------ GIVEN RECORDS

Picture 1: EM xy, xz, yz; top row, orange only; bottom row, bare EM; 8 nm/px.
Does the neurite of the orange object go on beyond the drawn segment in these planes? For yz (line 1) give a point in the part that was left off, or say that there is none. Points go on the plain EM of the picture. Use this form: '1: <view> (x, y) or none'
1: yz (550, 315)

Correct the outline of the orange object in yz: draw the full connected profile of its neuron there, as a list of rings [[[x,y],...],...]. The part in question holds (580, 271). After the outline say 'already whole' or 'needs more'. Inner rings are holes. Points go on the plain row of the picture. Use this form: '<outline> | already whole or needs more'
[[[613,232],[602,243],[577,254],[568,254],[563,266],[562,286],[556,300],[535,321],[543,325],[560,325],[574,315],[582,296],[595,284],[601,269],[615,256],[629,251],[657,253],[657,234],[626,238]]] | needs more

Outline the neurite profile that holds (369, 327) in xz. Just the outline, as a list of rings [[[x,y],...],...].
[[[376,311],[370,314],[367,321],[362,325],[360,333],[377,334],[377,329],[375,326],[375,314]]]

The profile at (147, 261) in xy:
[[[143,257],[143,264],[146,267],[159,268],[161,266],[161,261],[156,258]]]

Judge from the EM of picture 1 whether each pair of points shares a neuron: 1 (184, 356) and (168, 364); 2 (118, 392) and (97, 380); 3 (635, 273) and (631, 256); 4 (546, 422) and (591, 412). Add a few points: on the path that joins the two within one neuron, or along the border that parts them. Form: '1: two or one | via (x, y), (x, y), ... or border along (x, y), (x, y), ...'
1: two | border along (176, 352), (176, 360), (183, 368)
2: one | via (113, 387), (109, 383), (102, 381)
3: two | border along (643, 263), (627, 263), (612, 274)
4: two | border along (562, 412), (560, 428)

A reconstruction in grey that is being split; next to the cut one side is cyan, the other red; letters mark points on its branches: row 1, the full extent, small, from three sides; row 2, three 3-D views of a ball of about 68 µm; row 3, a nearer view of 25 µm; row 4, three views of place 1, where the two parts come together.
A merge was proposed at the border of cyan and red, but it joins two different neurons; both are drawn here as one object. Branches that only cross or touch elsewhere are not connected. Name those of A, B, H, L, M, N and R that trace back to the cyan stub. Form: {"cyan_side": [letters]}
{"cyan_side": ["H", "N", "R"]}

------------
------ GIVEN RECORDS

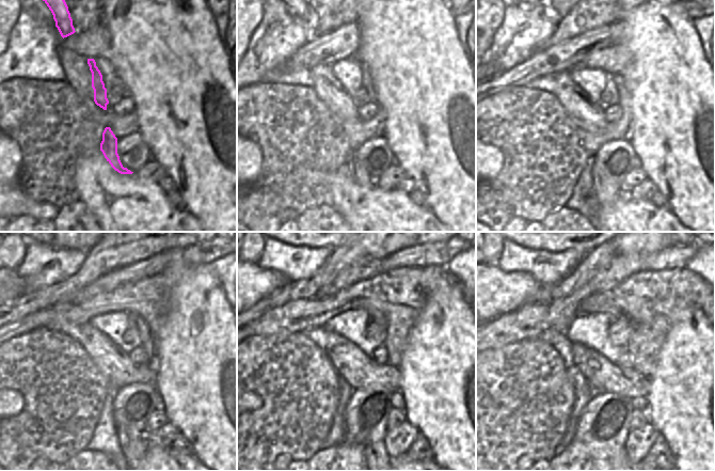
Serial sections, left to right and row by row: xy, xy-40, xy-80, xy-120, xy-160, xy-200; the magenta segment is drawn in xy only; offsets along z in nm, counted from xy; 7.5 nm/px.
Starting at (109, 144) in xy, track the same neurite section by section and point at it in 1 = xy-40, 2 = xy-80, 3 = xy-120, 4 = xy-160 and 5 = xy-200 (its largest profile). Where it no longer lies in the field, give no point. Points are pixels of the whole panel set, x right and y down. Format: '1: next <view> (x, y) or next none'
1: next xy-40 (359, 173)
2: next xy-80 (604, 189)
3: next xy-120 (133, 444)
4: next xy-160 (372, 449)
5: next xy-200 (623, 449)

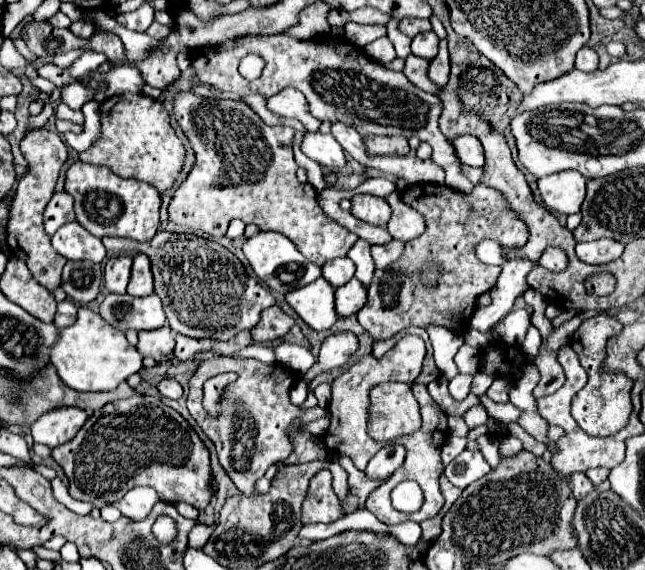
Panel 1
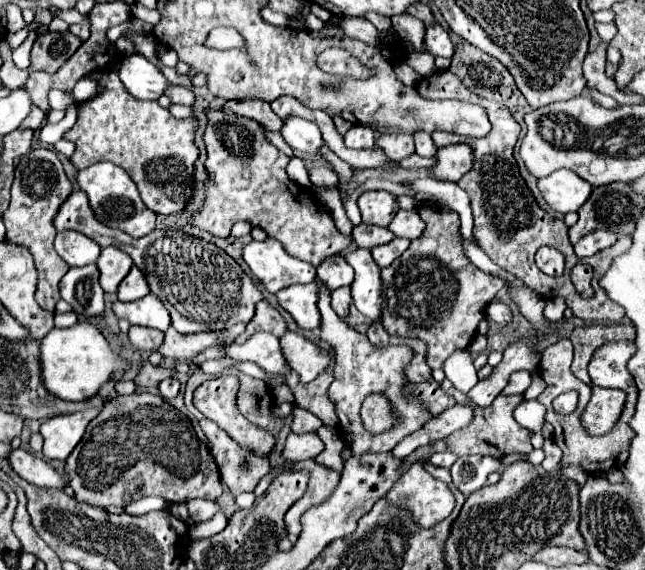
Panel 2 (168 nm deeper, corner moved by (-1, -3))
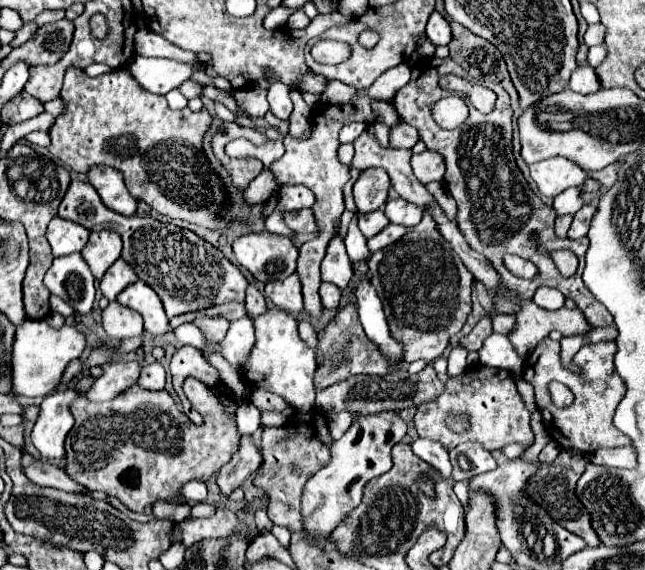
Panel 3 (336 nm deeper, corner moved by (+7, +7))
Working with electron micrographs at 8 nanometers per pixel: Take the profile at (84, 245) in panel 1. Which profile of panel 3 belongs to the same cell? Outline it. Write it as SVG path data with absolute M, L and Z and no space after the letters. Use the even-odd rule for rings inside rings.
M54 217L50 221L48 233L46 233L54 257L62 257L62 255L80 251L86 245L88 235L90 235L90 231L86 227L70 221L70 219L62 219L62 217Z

------------

Copy whichever lines of the records above contain the word "deeper".

Panel 2 (168 nm deeper, corner moved by (-1, -3))
Panel 3 (336 nm deeper, corner moved by (+7, +7))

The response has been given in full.